Моника задумалась и даже поскребла ногтями металлическую конструкцию, чтобы на ум пришло нечто интересное.
— Хм... Ты любил своих родителей?
Дэннер призадумался.
— Я любил свою мать. Она работала на заводе, и видел я её редко, наверно, именно поэтому она сохранилась в моей памяти как праздник. И ещё она очень обо мне заботилась, её редкие появления всегда радовали.

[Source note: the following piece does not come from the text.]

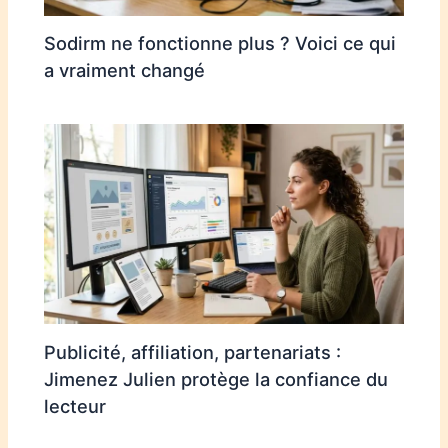
Sodirm ne fonctionne plus ? Voici ce qui
a vraiment changé
Publicité, affiliation, partenariats :
Jimenez Julien protège la confiance du
lecteur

Отец пил много, гулял, и приходил редко. А когда приходил – скандалил. И я знал: если в прихожей полетел на пол несчастный телефон – он падал с характерным звуком: так жалобно звякал при ударе о пол – отца выставила очередная любовница, он напился и не в духе. Когда я был совсем маленьким, мать меня прятала в гардероб. — Дэннер улыбнулся. — А однажды я испугался, что он её прикончит, кинулся защищать. Эпический прыжок лосося завершился вынужденной сменой траектории с последующим экстренным торможением об угол тумбочки. — Владимир машинально вскинул руку, коснувшись шрама на виске. — Тумбочка оказалась крепче моей башки, и очнулся я в больнице. Мать очухалась там же. А он... не знаю, может, в милицию забрали. Может, ушёл. Она работала в две смены, а по ночам шила, помню, как всю ночь стрекотала машинка, а наутро я видел мать спящей на столе в обнимку с недоделанной работой и, стараясь не разбудить её, собирался в школу. А несколько лет спустя очередной скандал привёл к инсульту. Мне было двенадцать, и в уходе помогала соседка, она была медсестрой. И моя учительница музыки. Отец пришёл, и так орал, что мать снова долбануло. На сей раз – с летальным исходом.
Её так и захоронили в общаке. Отец объявил, что знать не знает, «от кого меня нагуляла эта сука», подписал отказную и продал квартиру, а я оказался на улице. А потом встретил ту свою учительницу – время было тяжёлое, побирались на одной и той же помойке всем кварталом. И она взяла меня к себе. Ей так и не разрешили оформить опекунство. Она умерла от лейкемии вскоре после моего призыва. Она мне как мать была, она мне жизнь спасла. Так что, у меня было целых три родителя.
Отца я с тех пор не видел. Любил ли – не знаю, скорее, боялся.
Как-то так...
Никак комментировать рассказ Владимира Сэд не стала. Его история во многом была схожа с приключениями маленькой Моники, а слова сочувствия сейчас были более чем бесполезны, даже вредны.
— Мою историю ты знаешь. Даже тут мы похожи... Ладно, спрашивай теперь ты.
Оба познали родительскую жестокость в детстве. Оба боялись и ненавидели взрослых. У обоих в жизни в какой-то момент появился ещё один родитель, бывший к ним добрее самых близких людей. Разница только в том, что Марка, опекуна Моники, убили. Даже известно, кто это сделал и за что. И она отомстила. Сейчас этот человек вместе со своей семьёй обретается где-то в самых бедных уголках этого Города, каждый день моля бога о крошечке хлеба. Но сейчас, точно так же, как и многие другие факты из жизни Сэд, это событие не имело никакого значения.
— Расскажи про мудака с катаной. Я всё равно его уже никогда не повстречаю, но это очень важно для меня.